* **WHAT YOU SHOULD DO**
Please reproduce the following records exactly as they appear.

Collected data
--------------------
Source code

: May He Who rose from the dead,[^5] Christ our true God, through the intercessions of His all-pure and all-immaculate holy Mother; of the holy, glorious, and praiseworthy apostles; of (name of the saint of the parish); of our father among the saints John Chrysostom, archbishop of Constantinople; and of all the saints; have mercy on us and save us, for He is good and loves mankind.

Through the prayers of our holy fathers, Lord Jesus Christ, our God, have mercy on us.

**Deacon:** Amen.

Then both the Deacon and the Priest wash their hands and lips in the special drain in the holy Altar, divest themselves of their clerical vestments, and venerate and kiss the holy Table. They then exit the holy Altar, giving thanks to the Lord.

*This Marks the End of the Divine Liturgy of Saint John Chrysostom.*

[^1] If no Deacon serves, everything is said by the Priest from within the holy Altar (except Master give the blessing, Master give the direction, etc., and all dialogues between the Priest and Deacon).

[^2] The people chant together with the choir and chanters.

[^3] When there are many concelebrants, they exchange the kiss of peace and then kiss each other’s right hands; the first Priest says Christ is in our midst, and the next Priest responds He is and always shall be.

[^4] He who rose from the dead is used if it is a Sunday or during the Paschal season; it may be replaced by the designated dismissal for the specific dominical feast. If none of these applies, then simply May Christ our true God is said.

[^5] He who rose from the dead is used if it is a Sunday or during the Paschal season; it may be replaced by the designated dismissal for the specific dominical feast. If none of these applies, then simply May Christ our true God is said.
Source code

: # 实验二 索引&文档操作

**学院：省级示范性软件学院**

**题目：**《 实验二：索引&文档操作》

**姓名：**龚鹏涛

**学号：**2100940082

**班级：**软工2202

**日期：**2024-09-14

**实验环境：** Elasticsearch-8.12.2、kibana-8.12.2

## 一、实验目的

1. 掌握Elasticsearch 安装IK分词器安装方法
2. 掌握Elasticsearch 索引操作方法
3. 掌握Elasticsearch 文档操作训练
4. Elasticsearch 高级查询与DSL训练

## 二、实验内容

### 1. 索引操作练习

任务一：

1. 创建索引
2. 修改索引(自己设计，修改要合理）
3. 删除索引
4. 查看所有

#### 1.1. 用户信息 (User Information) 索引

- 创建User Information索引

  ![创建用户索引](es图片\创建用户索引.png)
--------------------
* **TASK OUTPUT**
Source code

: May He Who rose from the dead,[^5] Christ our true God, through the intercessions of His all-pure and all-immaculate holy Mother; of the holy, glorious, and praiseworthy apostles; of (name of the saint of the parish); of our father among the saints John Chrysostom, archbishop of Constantinople; and of all the saints; have mercy on us and save us, for He is good and loves mankind.

Through the prayers of our holy fathers, Lord Jesus Christ, our God, have mercy on us.

**Deacon:** Amen.

Then both the Deacon and the Priest wash their hands and lips in the special drain in the holy Altar, divest themselves of their clerical vestments, and venerate and kiss the holy Table. They then exit the holy Altar, giving thanks to the Lord.

*This Marks the End of the Divine Liturgy of Saint John Chrysostom.*

[^1] If no Deacon serves, everything is said by the Priest from within the holy Altar (except Master give the blessing, Master give the direction, etc., and all dialogues between the Priest and Deacon).

[^2] The people chant together with the choir and chanters.

[^3] When there are many concelebrants, they exchange the kiss of peace and then kiss each other’s right hands; the first Priest says Christ is in our midst, and the next Priest responds He is and always shall be.

[^4] He who rose from the dead is used if it is a Sunday or during the Paschal season; it may be replaced by the designated dismissal for the specific dominical feast. If none of these applies, then simply May Christ our true God is said.

[^5] He who rose from the dead is used if it is a Sunday or during the Paschal season; it may be replaced by the designated dismissal for the specific dominical feast. If none of these applies, then simply May Christ our true God is said.
Source code

: # 实验二 索引&文档操作

**学院：省级示范性软件学院**

**题目：**《 实验二：索引&文档操作》

**姓名：**龚鹏涛

**学号：**2100940082

**班级：**软工2202

**日期：**2024-09-14

**实验环境：** Elasticsearch-8.12.2、kibana-8.12.2

## 一、实验目的

1. 掌握Elasticsearch 安装IK分词器安装方法
2. 掌握Elasticsearch 索引操作方法
3. 掌握Elasticsearch 文档操作训练
4. Elasticsearch 高级查询与DSL训练

## 二、实验内容

### 1. 索引操作练习

任务一：

1. 创建索引
2. 修改索引(自己设计，修改要合理）
3. 删除索引
4. 查看所有

#### 1.1. 用户信息 (User Information) 索引

- 创建User Information索引

  ![创建用户索引](es图片\创建用户索引.png)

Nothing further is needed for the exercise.